Początkowo ludzie morza byli tylko oburzeni wtargnięciem na ich teren i nie podejmowali działań, ponieważ oczekiwali tak jak w wielu innych podobnych przypadkach na ich szybkie utonięcie. Kiedy rejs się przedłużał i podkładane w przybyszach nadzieje, się nie spełniły, wrogość do przemieszczających się po powierzchni przybrała na sile. Szefostwo nadzorujące morskie grupy zwiadu obawiało się powstania handlowej konkurencji i poleciło przerwać ich eskapadę i przyspieszyć proces zanurzenia ich nadwodnego siedliska. Później po zniszczeniu pływającego monstrum, mieli przytrzymać oddychających powietrzem pod powierzchnią, do uzyskania pewności wypełnienia wodą ich powłok.
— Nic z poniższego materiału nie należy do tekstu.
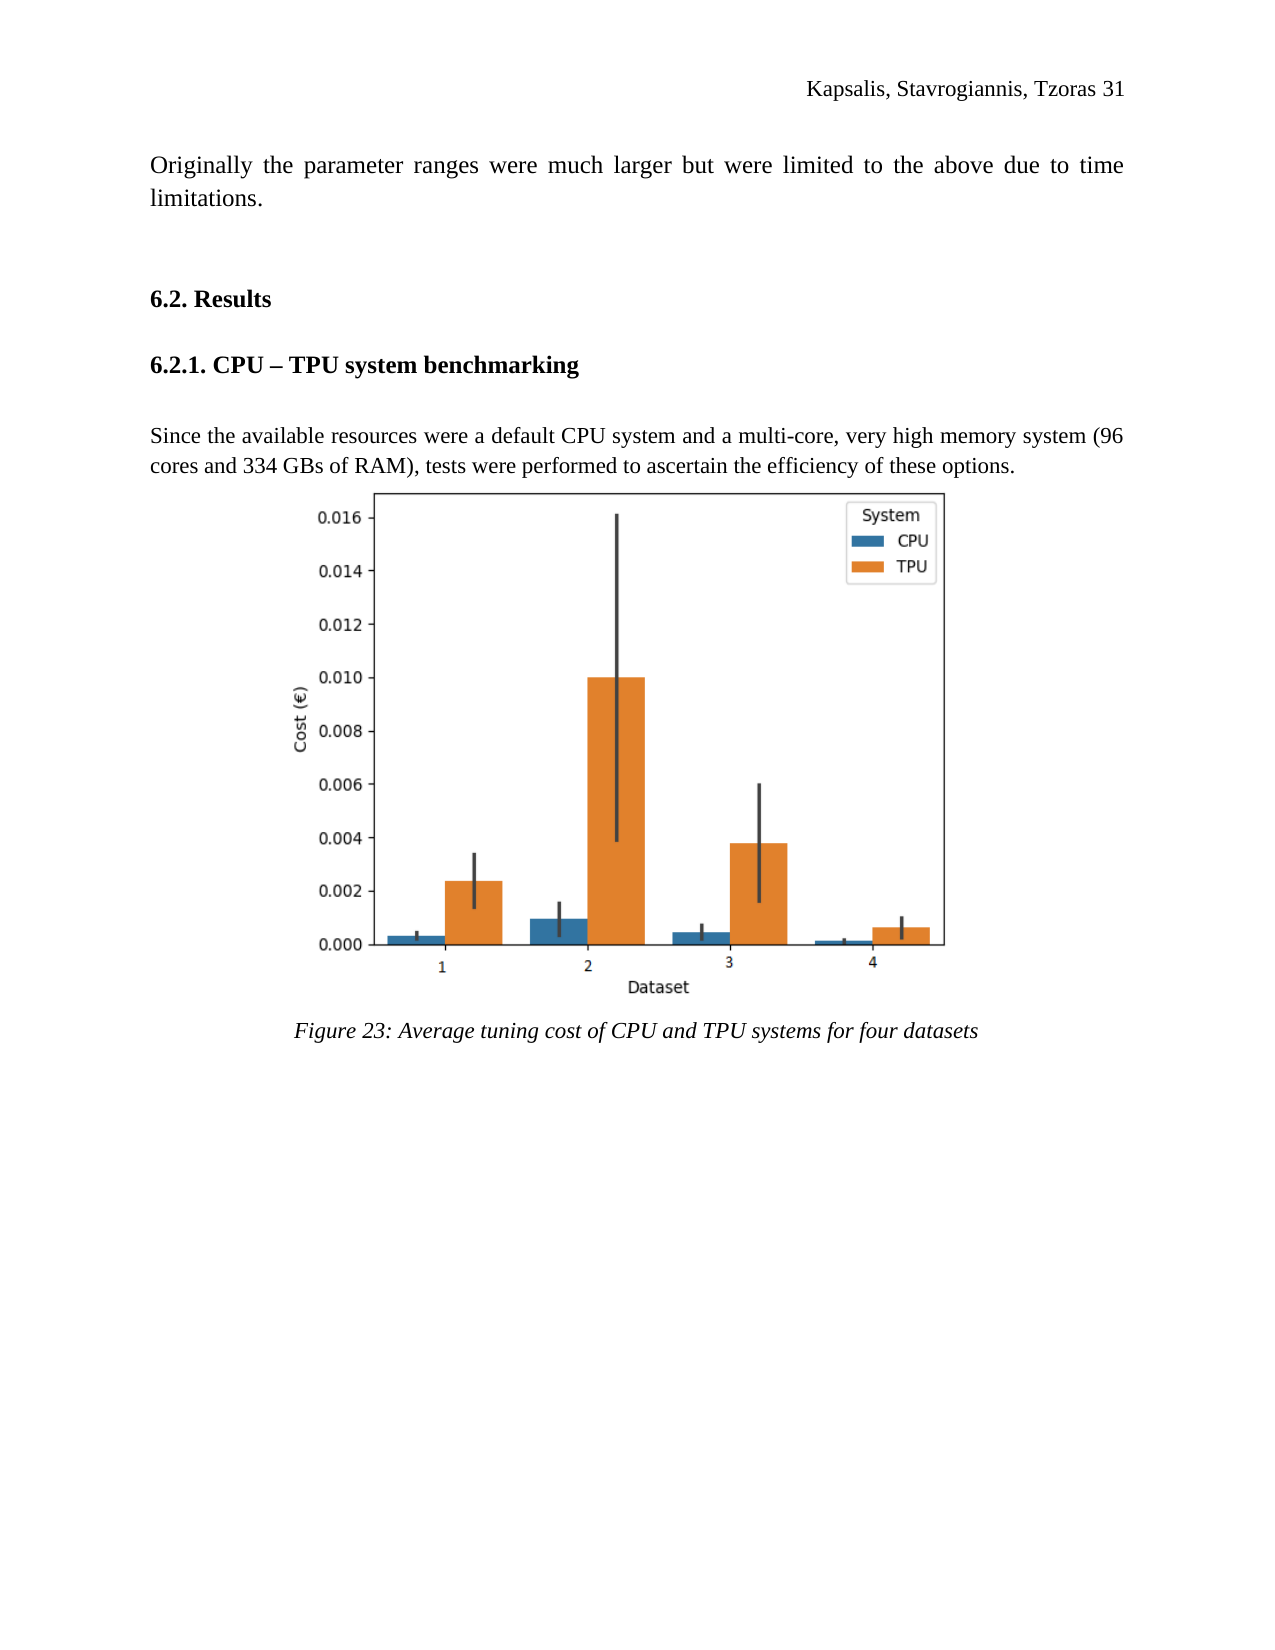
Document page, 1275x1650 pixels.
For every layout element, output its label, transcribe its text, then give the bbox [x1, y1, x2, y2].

text Originally the parameter ranges were much larger but were limited to the above due to time limitations. [150, 150, 1125, 212]
picture [283, 482, 992, 1014]
text Figure 23: Average tuning cost of CPU and TPU systems for four datasets [150, 1017, 1125, 1044]
subtitle 6.2. Results [150, 284, 1125, 312]
text Since the available resources were a default CPU system and a multi-core, very high memory system (96 cores and 334 GBs of RAM), tests were performed to ascertain the efficiency of these options. [150, 422, 1125, 478]
subtitle 6.2.1. CPU – TPU system benchmarking [150, 350, 1125, 379]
Jednak intruzi domyślili się, co ich czeka, nie dali się zaskoczyć i podjęli niezwykle skuteczną obronę. Gdyby głównodowodzący przewidział skutki podjęcia przez podwładnych złych decyzji, najprawdopodobniej nie pozwoliłby na otwarty atak i oczekiwałby na wysokie fale sztormowe albo korzystniejszy rozwój sytuacji. Wodny lud wiele widział stworzeń lądowych porwanych przez fale i płynących na kłodach, które tonęły podczas sztormów, czy pojedynczych wysokich fal i podziwiał opadanie na dno namoknięte drewno z przyczepionym balastem albo jego powolne gnicie z desperatem wbitym w spróchniały konar pazurami.
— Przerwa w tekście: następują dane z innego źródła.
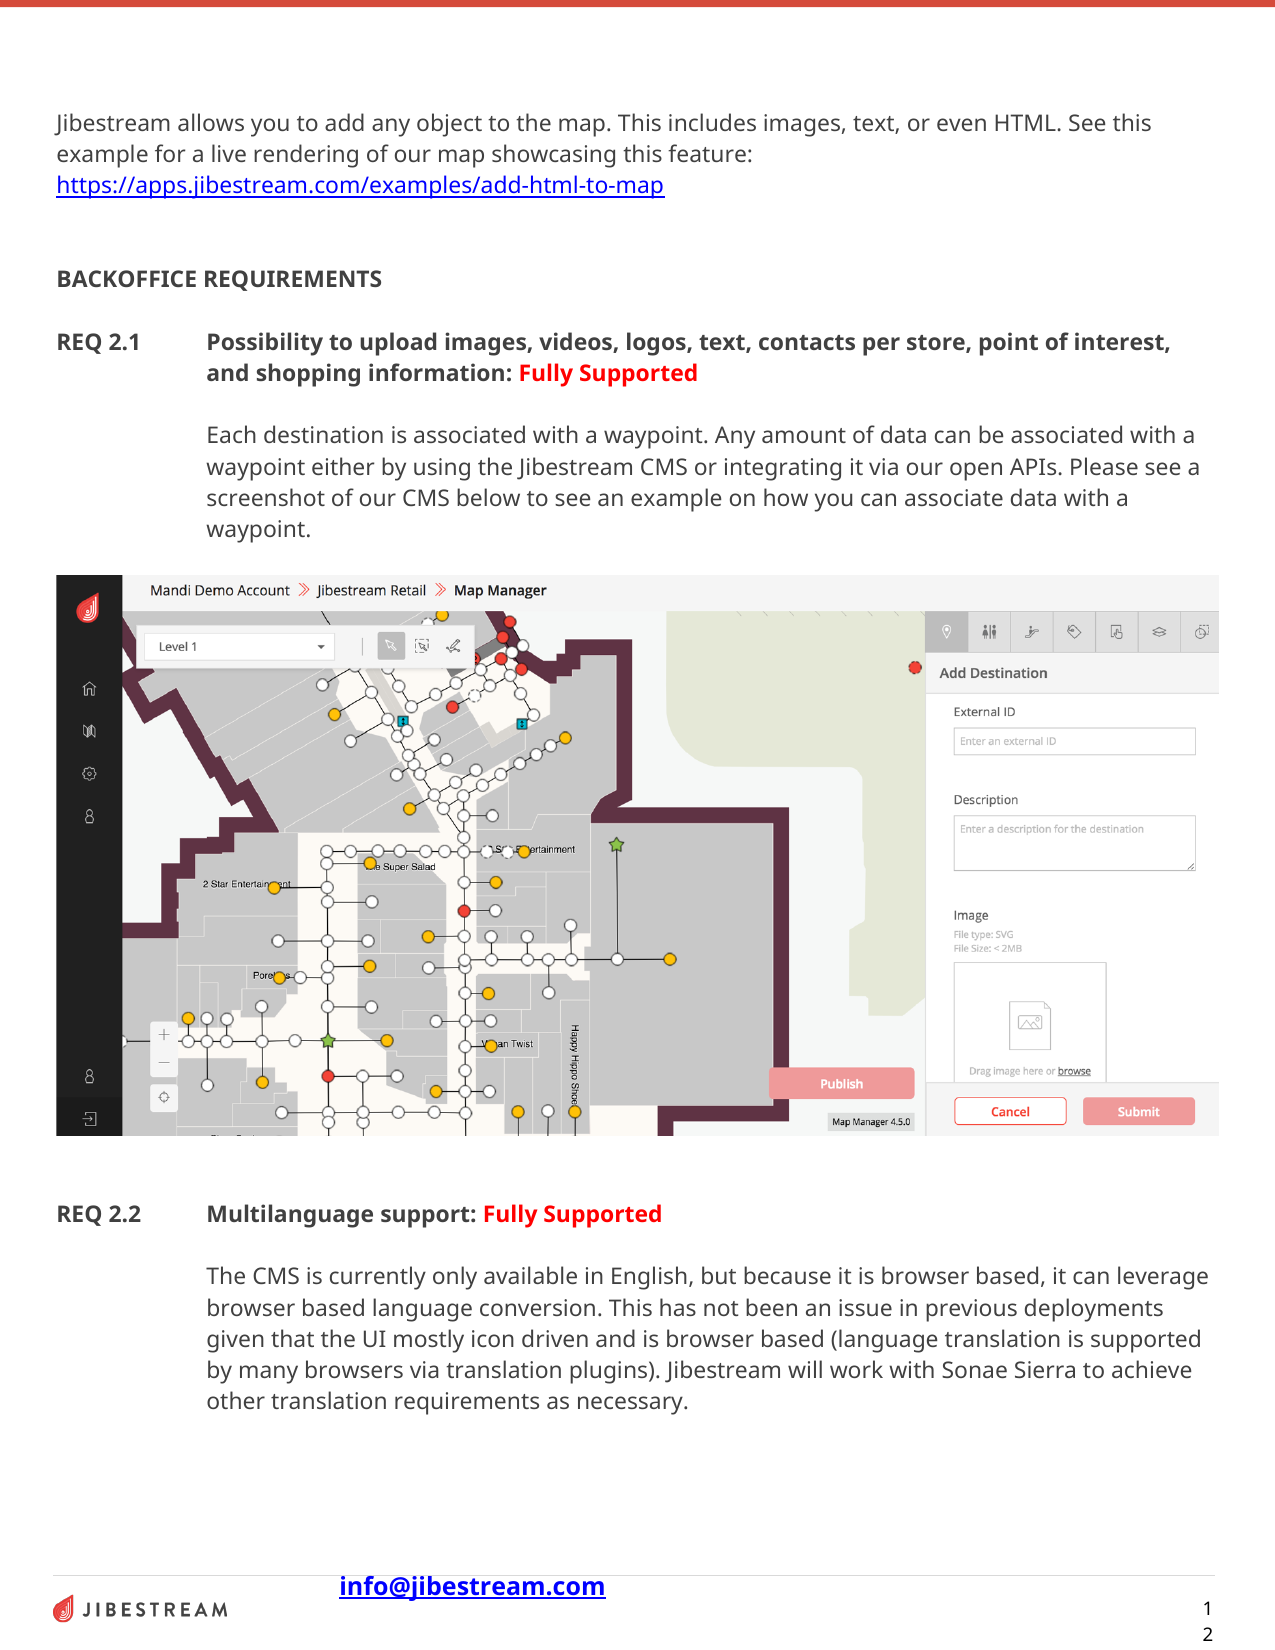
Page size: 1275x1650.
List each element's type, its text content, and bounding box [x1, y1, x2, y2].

picture [52, 1594, 228, 1623]
text REQ 2.2 Multilanguage support: Fully Supported [56, 1198, 1219, 1229]
text Jibestream allows you to add any object to the map. This includes images, text, or even HTML. See this example for a live rendering of our map showcasing this feature: https://apps.jibestream.com/examples/add-html-to-map [56, 107, 1219, 201]
text Each destination is associated with a waypoint. Any amount of data can be associated with a waypoint either by using the Jibestream CMS or integrating it via our open APIs. Please see a screenshot of our CMS below to see an example on how you can associate data with a waypoint. [206, 419, 1219, 544]
text REQ 2.1 Possibility to upload images, videos, logos, text, contacts per store, point of interest, and shopping information: Fully Supported [56, 326, 1219, 388]
text BACKOFFICE REQUIREMENTS [56, 263, 1219, 294]
picture [56, 575, 1219, 1136]
text The CMS is currently only available in English, but because it is browser based, it can leverage browser based language conversion. This has not been an issue in previous deployments given that the UI mostly icon driven and is browser based (language translation is supported by many browsers via translation plugins). Jibestream will work with Sonae Sierra to achieve other translation requirements as necessary. [206, 1260, 1219, 1417]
Tym razem ktoś chciał się wykazać i postąpił nieroztropnie. Zaatakowali bez należytego rozpoznania, przygotowania i do tego lekkomyślnie. Kiedy powstały pierwsze ofiary, najbliżsi krewni domagali się odwetu i nastąpiła eskalacja konfliktu. Dwaj powierzchniowi dwunożni wojownicy dysponowali nieznanymi ostrzami, które przecinały nawet najtwardsze osłony morskich wojowników, lecz zadawane białym metalem rany nie spowalniały wrodzonych procesów szybkiego gojenia. Jednak ich niewysocy towarzysze mieli niesłychanie ostre zęby i toksyczną ślinę. Nawet najmniejsze ugryzienie skutkowało silnym bólem i częściowym paraliżem. Wszelkie większe rany powodowały nieodwracalny skutek i skazywały dotkniętych na nieuniknioną bolesną śmierć w długotrwałych męczarniach.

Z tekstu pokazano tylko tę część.